## WORK ITEM
All lines of the records below that contain the word "کنید" must be listed.

---------- EXERCISE INPUT ----------

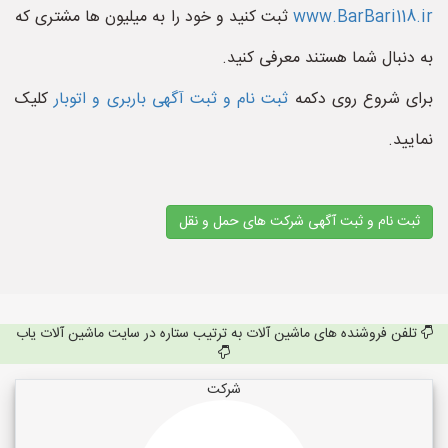
www.BarBari118.ir
ثبت کنید و خود را به میلیون ها مشتری که
به دنبال شما هستند معرفی کنید.
برای شروع روی دکمه
ثبت نام و ثبت آگهی باربری و اتوبار
کلیک
نمایید.
ثبت نام و ثبت آگهی شرکت های حمل و نقل
تلفن فروشنده های ماشین آلات به ترتیب ستاره در سایت ماشین آلات یاب
شرکت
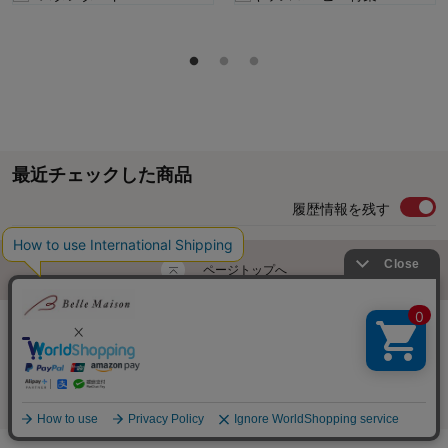
最近チェックした商品
履歴情報を残す
ページトップへ
ご利用ガイド・お知らせ
ご利用規約
サイトマップ
ベルメゾンネットTOPへ
Copyright © Senshukai CO.,LTD. All Rights Reserved.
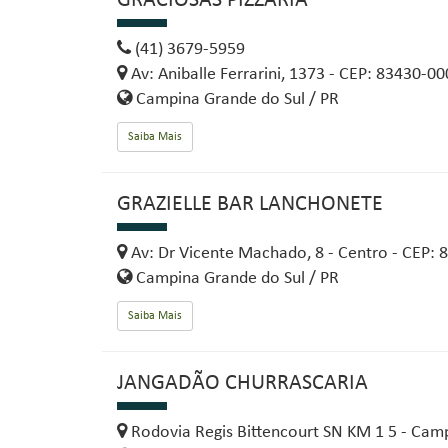
GRACIOSAS PIZZARIA
(41) 3679-5959
Av: Aniballe Ferrarini, 1373 - CEP: 83430-00
Campina Grande do Sul / PR
Saiba Mais
GRAZIELLE BAR LANCHONETE
Av: Dr Vicente Machado, 8 - Centro - CEP:
Campina Grande do Sul / PR
Saiba Mais
JANGADÃO CHURRASCARIA
Rodovia Regis Bittencourt SN KM 1 5 - Cam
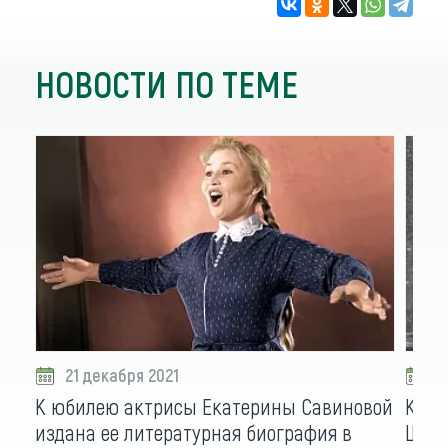
НОВОСТИ ПО ТЕМЕ
21 декабря 2021
0
К юбилею актрисы Екатерины Савиновой
Каме
издана ее литературная биография в
Шукш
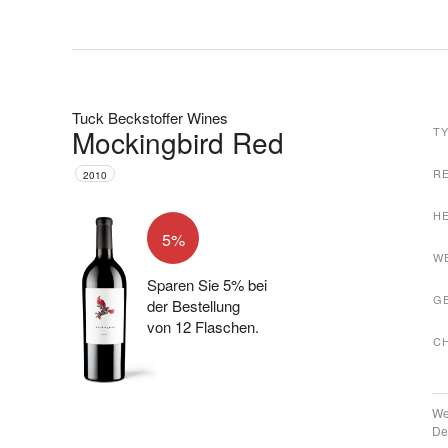
Tuck Beckstoffer Wines
Mockingbird Red
T
R
2010
H
5%
W
Sparen Sie 5% bei
G
der Bestellung
von 12 Flaschen.
C
We
De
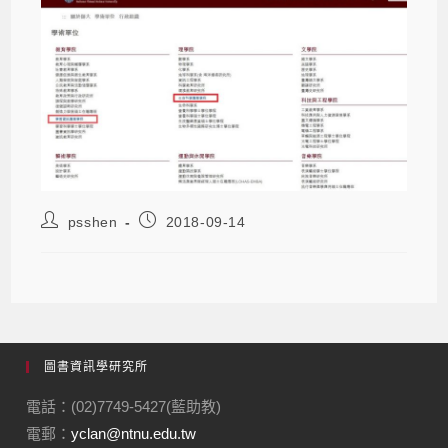
psshen
2018-09-14
圖書資訊學研究所
電話：(02)7749-5427(藍助教)
電郵：
yclan@ntnu.edu.tw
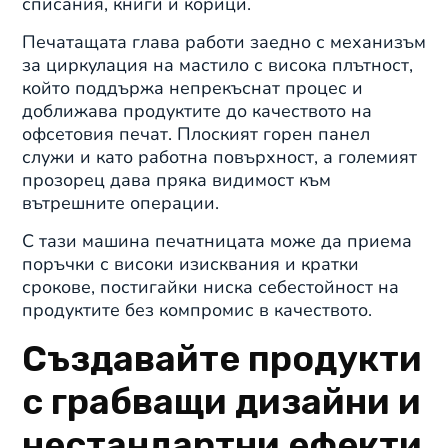
списания, книги и корици.
Печатащата глава работи заедно с механизъм
за циркулация на мастило с висока плътност,
който поддържа непрекъснат процес и
доближава продуктите до качеството на
офсетовия печат. Плоският горен панел
служи и като работна повърхност, а големият
прозорец дава пряка видимост към
вътрешните операции.
С тази машина печатницата може да приема
поръчки с високи изисквания и кратки
срокове, постигайки ниска себестойност на
продуктите без компромис в качеството.
Създавайте продукти
с грабващи дизайни и
нестандартни ефекти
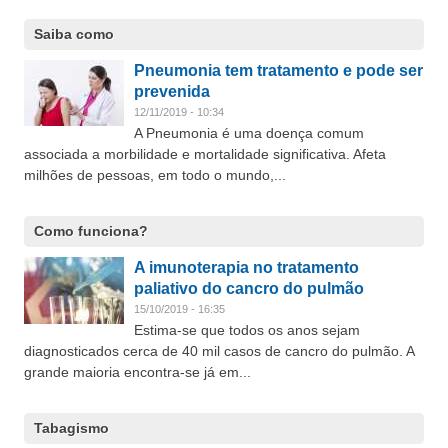
Saiba como
Pneumonia tem tratamento e pode ser
prevenida
12/11/2019 - 10:34
A Pneumonia é uma doença comum
associada a morbilidade e mortalidade significativa. Afeta
milhões de pessoas, em todo o mundo,...
Como funciona?
A imunoterapia no tratamento
paliativo do cancro do pulmão
15/10/2019 - 16:35
Estima-se que todos os anos sejam
diagnosticados cerca de 40 mil casos de cancro do pulmão. A
grande maioria encontra-se já em...
Tabagismo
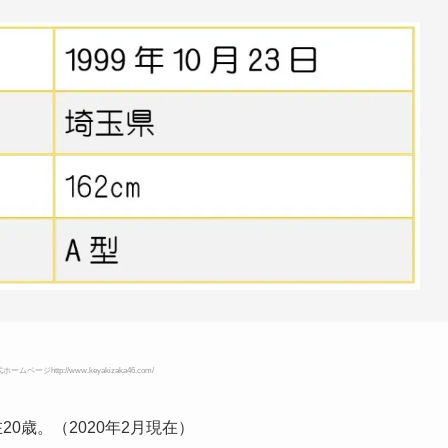
式ホームページ
http://www.keyakizaka46.com/
0歳。（2020年2月現在）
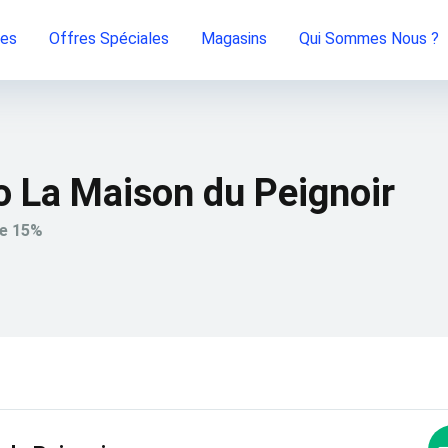
ies
Offres Spéciales
Magasins
Qui Sommes Nous ?
 La Maison du Peignoir
de 15%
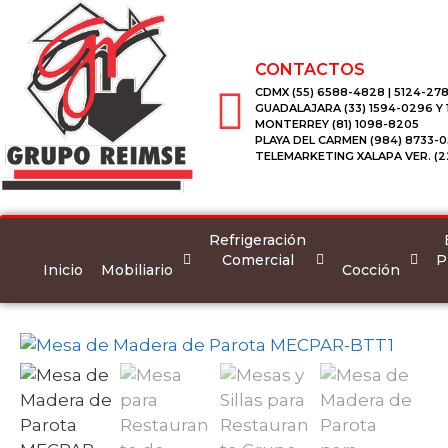
CONTACTOS
CDMX (55) 6588-4828 | 5124-278
GUADALAJARA (33) 1594-0296 Y
MONTERREY (81) 1098-8205
PLAYA DEL CARMEN (984) 8733-0
TELEMARKETING XALAPA VER. (2
Refrigeración
Comercial
P
Inicio
Mobiliario
Cocción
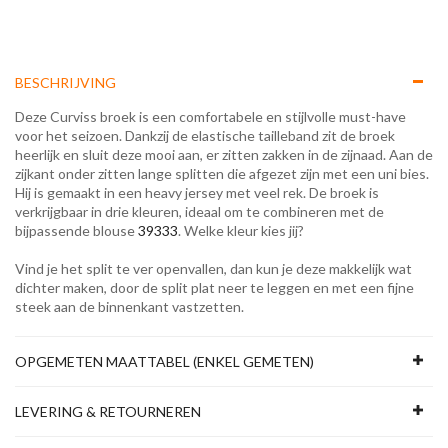
BESCHRIJVING
Deze Curviss broek is een comfortabele en stijlvolle must-have
voor het seizoen. Dankzij de elastische tailleband zit de broek
heerlijk en sluit deze mooi aan, er zitten zakken in de zijnaad. Aan de
zijkant onder zitten lange splitten die afgezet zijn met een uni bies.
Hij is gemaakt in een heavy jersey met veel rek. De broek is
verkrijgbaar in drie kleuren, ideaal om te combineren met de
bijpassende blouse
39333
. Welke kleur kies jij?
Vind je het split te ver openvallen, dan kun je deze makkelijk wat
dichter maken, door de split plat neer te leggen en met een fijne
steek aan de binnenkant vastzetten.
OPGEMETEN MAATTABEL (ENKEL GEMETEN)
LEVERING & RETOURNEREN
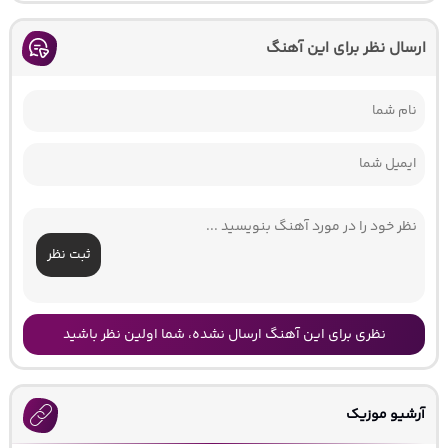
ارسال نظر برای این آهنگ
ثبت نظر
نظری برای این آهنگ ارسال نشده، شما اولین نظر باشید
آرشیو موزیک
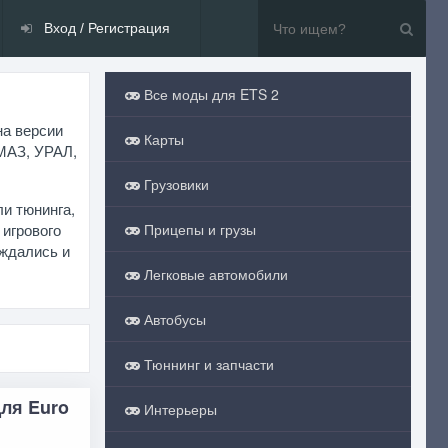
Вход / Регистрация
Все моды для ETS 2
на версии
Карты
 МАЗ, УРАЛ,
Грузовики
ли тюнинга,
 игрового
Прицепы и грузы
аждались и
Легковые автомобили
Автобусы
Тюннинг и запчасти
для Euro
Интерьеры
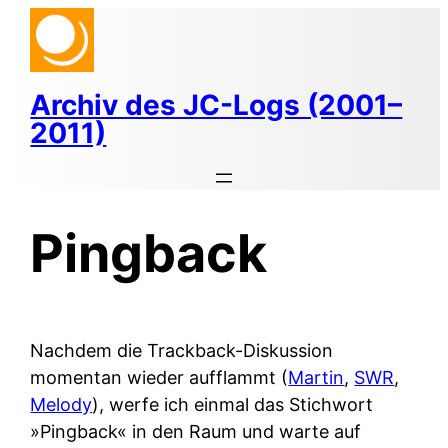
Zum
Inhalt
springen
Archiv des JC-Logs (2001–
2011)
Pingback
Nachdem die Trackback-Diskussion
momentan wieder aufflammt (
Martin
,
SWR
,
Melody
), werfe ich einmal das Stichwort
»Pingback« in den Raum und warte auf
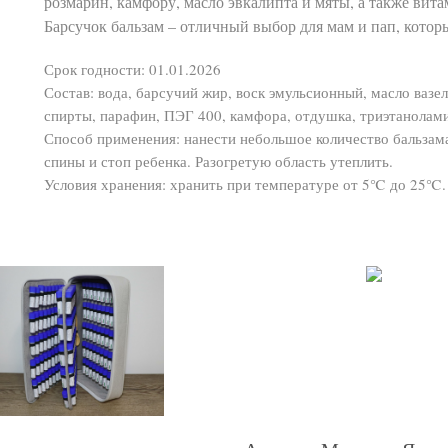
розмарин, камфору, масло эвкалипта и мяты, а также вит
Барсучок бальзам – отличный выбор для мам и пап, которы
Срок годности: 01.01.2026
Состав: вода, барсучий жир, воск эмульсионный, масло вазе
спирты, парафин, ПЭГ 400, камфора, отдушка, триэтаноламин
Способ применения: нанести небольшое количество бальза
спины и стоп ребенка. Разогретую область утеплить.
Условия хранения: хранить при температуре от 5℃ до 25℃. 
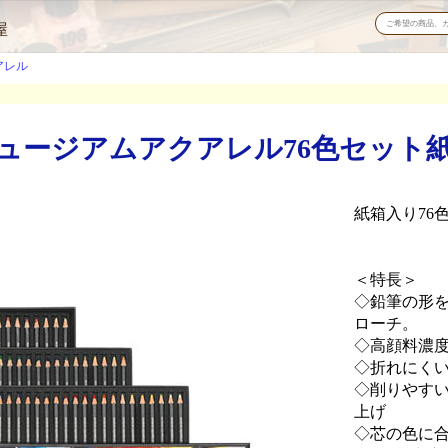
屋
アレル
ージアムアクアレル76色セット紙箱入
紙箱入り76
＜特長＞
◇鉛筆の形
ローチ。
◇高顔料濃
◇折れにくい
◇削りやす
上げ
◇芯の色に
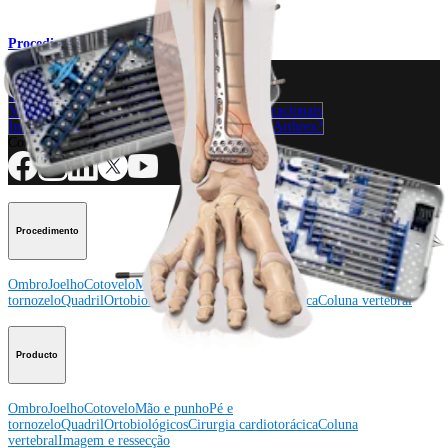
Procedimento
Como podemos ajudar?
Contacte um representante
Veja eventos, laboratórios e oportunidades educacionais
Inscreva-se para receber: O que há de novo na Arthrex?
Conecte-se conosco
Procedimento
Ombro
Joelho
Cotovelo
Mão e punho
Pé e
tornozelo
Quadril
Ortobiológicos
Cirurgia cardiotorácica
Coluna vertebral
Producto
Ombro
Joelho
Cotovelo
Mão e punho
Pé e
tornozelo
Quadril
Ortobiológicos
Cirurgia cardiotorácica
Coluna
vertebral
Imagem e ressecção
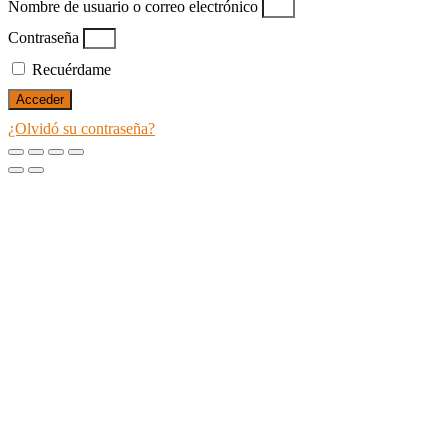
Nombre de usuario o correo electrónico
Contraseña
Recuérdame
Acceder
¿Olvidó su contraseña?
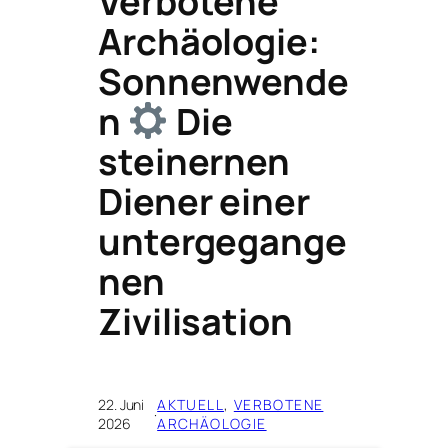
Verbotene
Archäologie:
Sonnenwende
n
Die
steinernen
Diener einer
untergegange
nen
Zivilisation
22. Juni
AKTUELL
, 
VERBOTENE
·
2026
ARCHÄOLOGIE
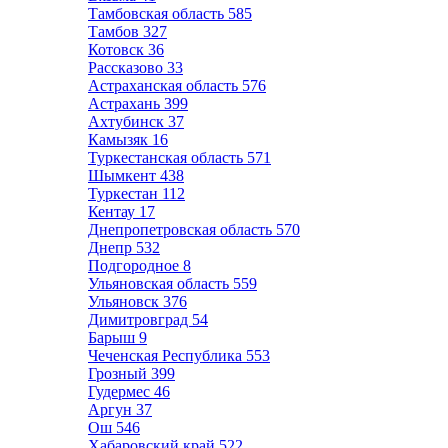
Тамбовская область
585
Тамбов
327
Котовск
36
Рассказово
33
Астраханская область
576
Астрахань
399
Ахтубинск
37
Камызяк
16
Туркестанская область
571
Шымкент
438
Туркестан
112
Кентау
17
Днепропетровская область
570
Днепр
532
Подгородное
8
Ульяновская область
559
Ульяновск
376
Димитровград
54
Барыш
9
Чеченская Республика
553
Грозный
399
Гудермес
46
Аргун
37
Ош
546
Хабаровский край
522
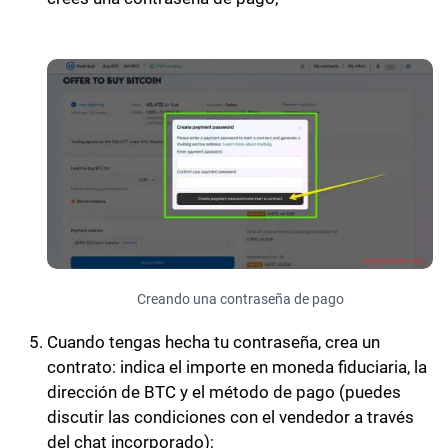
Creando una contraseña de pago
Cuando tengas hecha tu contraseña, crea un
contrato: indica el importe en moneda fiduciaria, la
dirección de BTC y el método de pago (puedes
discutir las condiciones con el vendedor a través
del chat incorporado);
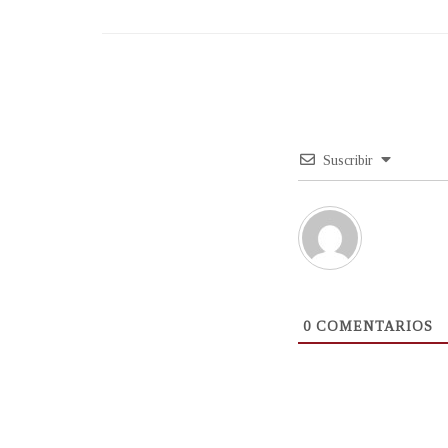
Suscribir
0
COMENTARIOS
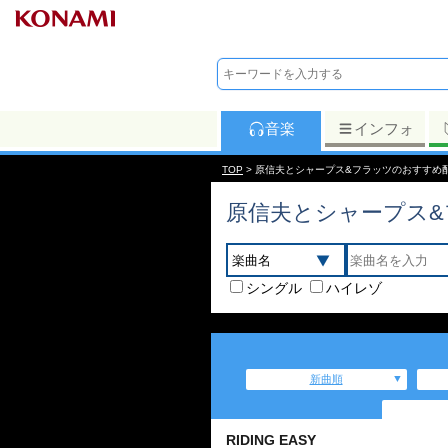
音楽
インフォ
TOP
> 原信夫とシャープス&フラッツのおすすめ
原信夫とシャープス&
シングル
ハイレゾ
新曲順
RIDING EASY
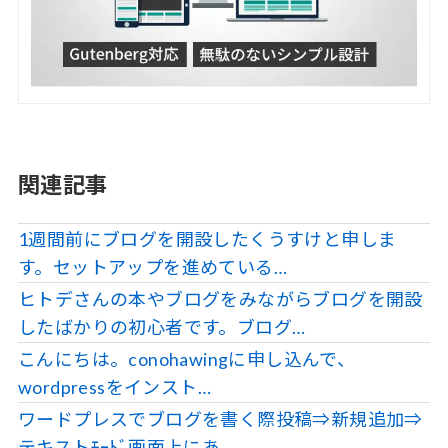
関連記事
1週間前にブログを開設したくうすけと申しま
す。セットアップを進めている…
ヒトデさんの本やブログをみながらブログを開設
したばかりの初心者です。ブログ…
こんにちは。conohawingに申し込んで、
wordpressをインスト…
ワードプレスでブログを書く際投稿⇒新規追加⇒
テキストﾓｰﾄﾞ画面上にあ…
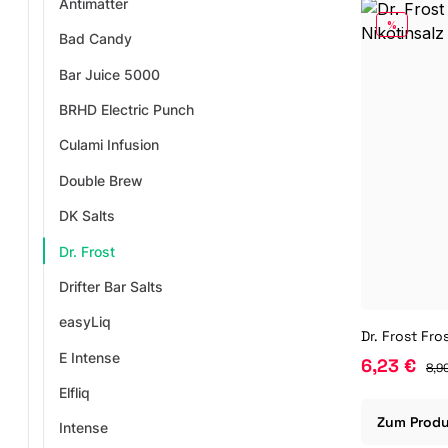
Antimatter
RABATT
%
Bad Candy
Bar Juice 5000
BRHD Electric Punch
Culami Infusion
Double Brew
DK Salts
Dr. Frost
Drifter Bar Salts
easyLiq
E Intense
6,23 €
8,9
Elfliq
Zum Prod
Intense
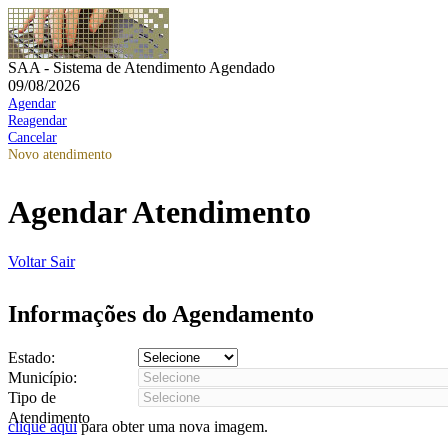
SAA - Sistema de Atendimento Agendado
09/08/2026
Agendar
Reagendar
Cancelar
Novo atendimento
Agendar Atendimento
Voltar
Sair
Informações do Agendamento
Estado:
Município:
Tipo de
Atendimento
clique aqui
para obter uma nova imagem.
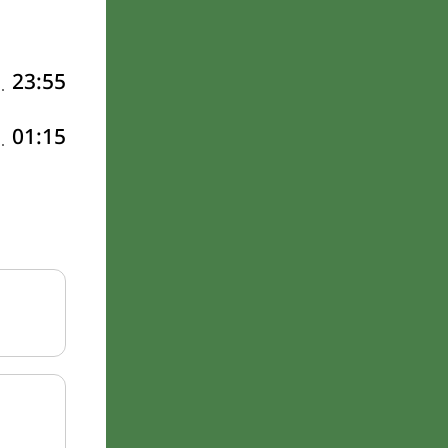
23:55
01:15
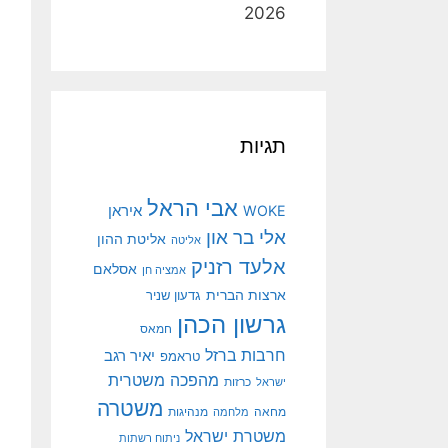
2026
תגיות
אבי הראל
איראן
WOKE
אלי בר און
אליטת ההון
אליטה
אלעד רזניק
אסלאם
אמציה חן
ארצות הברית
גדעון שניר
גרשון הכהן
חמאס
חרבות ברזל
יאיר רגב
טראמפ
מהפכה משטרית
ישראל
כרזות
משטרה
מנהיגות
מחאה
מלחמה
משטרת ישראל
ניתוח רשתות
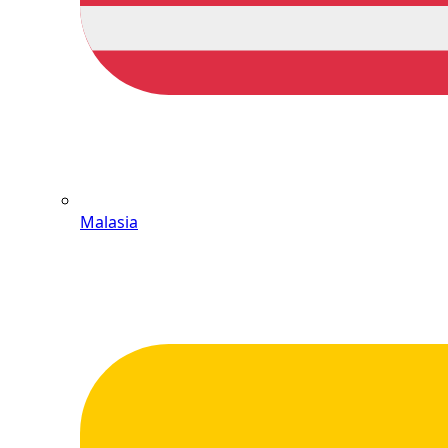
Malasia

----------

## YOUR SOLUTION
ثبت کنید و خود را به میلیون ها مشتری که
به دنبال شما هستند معرفی کنید.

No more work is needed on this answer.